В 1965 году он получит письмо из Каунаса от своей тётки — родной сестры отца, Антонины Шумаускене, о которой прежде он ничего не знал. Она же, в свою очередь, ничего не знала о судьбе своего репрессированного брата, фамилию которого она писала как «Визбарас», то есть не через «о» во втором слоге, а через «а», как это и принято в литовских фамилиях такого типа. Она прочтёт о Юрии в журнале «Огонёк» и пошлёт ему письмо в надежде: не родственник ли? Оказалось, что родственник, причём близкий. Не это ли письмо станет причиной того, что латышская версия происхождения поэта сменится в сознании Юрия на литовскую? И не могло ли быть так, что литовцами Визбарасами родственники поэта стали, уже обжившись в Литве, а изначально это была семья всё-таки латышей Визборов? Как бы то ни было, отец Юрия Визбора был уроженцем Прибалтики, а точный «состав крови» так ли уж важен…

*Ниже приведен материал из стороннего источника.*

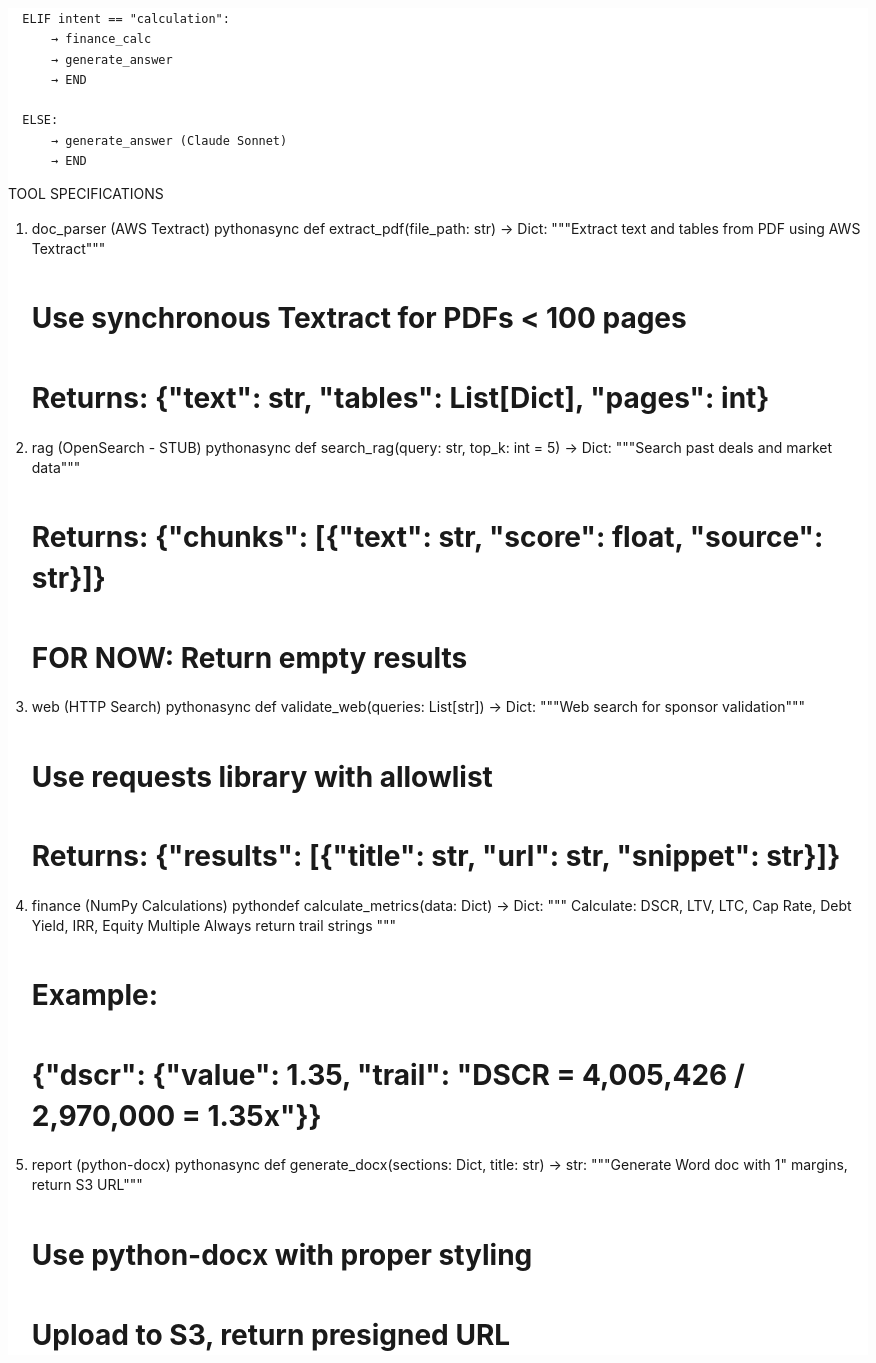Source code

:       ELIF intent == "calculation":
          → finance_calc
          → generate_answer
          → END
      
      ELSE:
          → generate_answer (Claude Sonnet)
          → END

TOOL SPECIFICATIONS
1. doc_parser (AWS Textract)
pythonasync def extract_pdf(file_path: str) -> Dict:
    """Extract text and tables from PDF using AWS Textract"""
    # Use synchronous Textract for PDFs < 100 pages
    # Returns: {"text": str, "tables": List[Dict], "pages": int}
2. rag (OpenSearch - STUB)
pythonasync def search_rag(query: str, top_k: int = 5) -> Dict:
    """Search past deals and market data"""
    # Returns: {"chunks": [{"text": str, "score": float, "source": str}]}
    # FOR NOW: Return empty results
3. web (HTTP Search)
pythonasync def validate_web(queries: List[str]) -> Dict:
    """Web search for sponsor validation"""
    # Use requests library with allowlist
    # Returns: {"results": [{"title": str, "url": str, "snippet": str}]}
4. finance (NumPy Calculations)
pythondef calculate_metrics(data: Dict) -> Dict:
    """
    Calculate: DSCR, LTV, LTC, Cap Rate, Debt Yield, IRR, Equity Multiple
    Always return trail strings
    """
    # Example:
    # {"dscr": {"value": 1.35, "trail": "DSCR = 4,005,426 / 2,970,000 = 1.35x"}}
5. report (python-docx)
pythonasync def generate_docx(sections: Dict, title: str) -> str:
    """Generate Word doc with 1" margins, return S3 URL"""
    # Use python-docx with proper styling
    # Upload to S3, return presigned URL
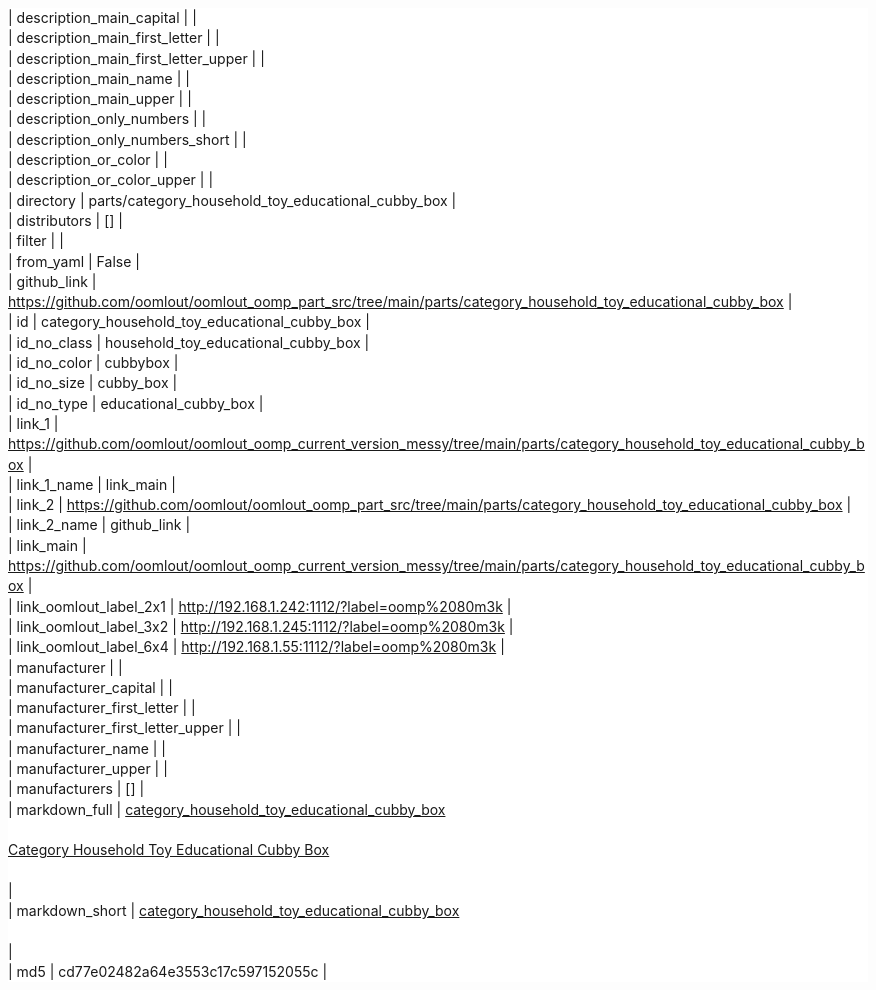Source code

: | description_main_capital |  |  
| description_main_first_letter |  |  
| description_main_first_letter_upper |  |  
| description_main_name |  |  
| description_main_upper |  |  
| description_only_numbers |  |  
| description_only_numbers_short |   |  
| description_or_color |   |  
| description_or_color_upper |   |  
| directory | parts/category_household_toy_educational_cubby_box |  
| distributors | [] |  
| filter |  |  
| from_yaml | False |  
| github_link | https://github.com/oomlout/oomlout_oomp_part_src/tree/main/parts/category_household_toy_educational_cubby_box |  
| id | category_household_toy_educational_cubby_box |  
| id_no_class | household_toy_educational_cubby_box |  
| id_no_color | cubbybox |  
| id_no_size | cubby_box |  
| id_no_type | educational_cubby_box |  
| link_1 | https://github.com/oomlout/oomlout_oomp_current_version_messy/tree/main/parts/category_household_toy_educational_cubby_box |  
| link_1_name | link_main |  
| link_2 | https://github.com/oomlout/oomlout_oomp_part_src/tree/main/parts/category_household_toy_educational_cubby_box |  
| link_2_name | github_link |  
| link_main | https://github.com/oomlout/oomlout_oomp_current_version_messy/tree/main/parts/category_household_toy_educational_cubby_box |  
| link_oomlout_label_2x1 | http://192.168.1.242:1112/?label=oomp%2080m3k |  
| link_oomlout_label_3x2 | http://192.168.1.245:1112/?label=oomp%2080m3k |  
| link_oomlout_label_6x4 | http://192.168.1.55:1112/?label=oomp%2080m3k |  
| manufacturer |  |  
| manufacturer_capital |  |  
| manufacturer_first_letter |  |  
| manufacturer_first_letter_upper |  |  
| manufacturer_name |  |  
| manufacturer_upper |  |  
| manufacturers | [] |  
| markdown_full | [category_household_toy_educational_cubby_box](https://github.com/oomlout/oomlout_oomp_current_version_messy/tree/main/parts/category_household_toy_educational_cubby_box)<br>[](https://github.com/oomlout/oomlout_oomp_current_version_messy/tree/main/parts/category_household_toy_educational_cubby_box)<br>[Category Household Toy Educational Cubby Box](https://github.com/oomlout/oomlout_oomp_current_version_messy/tree/main/parts/category_household_toy_educational_cubby_box)<br><br> |  
| markdown_short | [category_household_toy_educational_cubby_box](https://github.com/oomlout/oomlout_oomp_current_version_messy/tree/main/parts/category_household_toy_educational_cubby_box)<br><br> |  
| md5 | cd77e02482a64e3553c17c597152055c |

Иозас (Иосиф; в семье его называли ещё и Юзефом, Юзиком) родился в 1903 году, окончил один класс гимназии в Либаве, работал подсобным рабочим в порту, а в 1918 году бежал из оккупированной немцами Латвии в Россию. Участвовал на стороне красных в Гражданской войне, был ранен, контужен, вновь ранен, получил инвалидность. После войны сменил несколько городов и должностей: побывал и надзирателем в краснодарском детском распределителе, и заведующим кофейной в Сочи. Там, в Сочи, началась в 1931 году новая полоса его биографии — служба в ОГПУ, позже переименованном в НКВД. Сначала служил в угрозыске, затем — в отделе по борьбе с хищением социалистической собственности. Между тем в Краснодаре жила его первая семья: Дарья Лукинична Вернигора и две дочери. После развода старшая девочка, Антонина, 1925 года рождения, останется с отцом и со временем станет — как окажется, ненадолго — членом его новой семьи.
Увлечённость революционными идеями передалась Иосифу от отца — весовщика железнодорожной станции Либава, Убеждённого коммуниста, члена РСДРП, участника революции 1905 года, осуждённого и сосланного в Ярославскую губернию, бежавшего в 1911 году в Америку, обжившегося за океаном и прожившего там до самой своей смерти в 1956-м. Удивительно, что, став в Америке парикмахером и скопив денег, он остался в душе социалистом и завещал свои средства Союзу каунасских рабочих — несмотря на то, что с его сыном Иосифом «социалистическая» советская власть обошлась, как мы сейчас увидим, крайне жестоко. Стало быть, в провозглашавшиеся социалистами-коммунистами идеалы равенства и братства по-прежнему верил. Младший брат Ионаса, Феликсас Визбарас, был известным в Литве архитектором, строил здания почтамта и телефонной станции в Каунасе. Бабушка же будущего поэта, Антосе Фиревичуте (сын называет её в официальных бумагах Антониной Юрьевной Визбор), была оперной певицей, жившей впоследствии в том же Каунасе. Наверное, от неё и от дяди Феликсаса к Иозасу — а от Иозаса и к Юрию — перешла творческая жилка: отец будущего барда немного сочинял стихи, но особенно любил и умел рисовать маслом (что, впрочем, неудивительно для племянника архитектора), научил рисовать и сына. Взрослому Юрию из всех муз самой близкой станет поэтическая, но и изобразительному искусству он будет не чужд, оставит после себя написанные гуашью оригинальные пейзажи. Частью они сохранились у него дома, частью были раздарены друзьям. Не зря говорят: талант один не ходит. В русской литературе Визбор — не первый рисующий поэт; достаточно назвать Пушкина, а особенно Лермонтова, рисовавшего не так, как Александр Сергеевич — пером на полях рукописей, спонтанно, — а специально, вооружась кистью и мольбертом, воспринимая живопись как самостоятельное творческое занятие.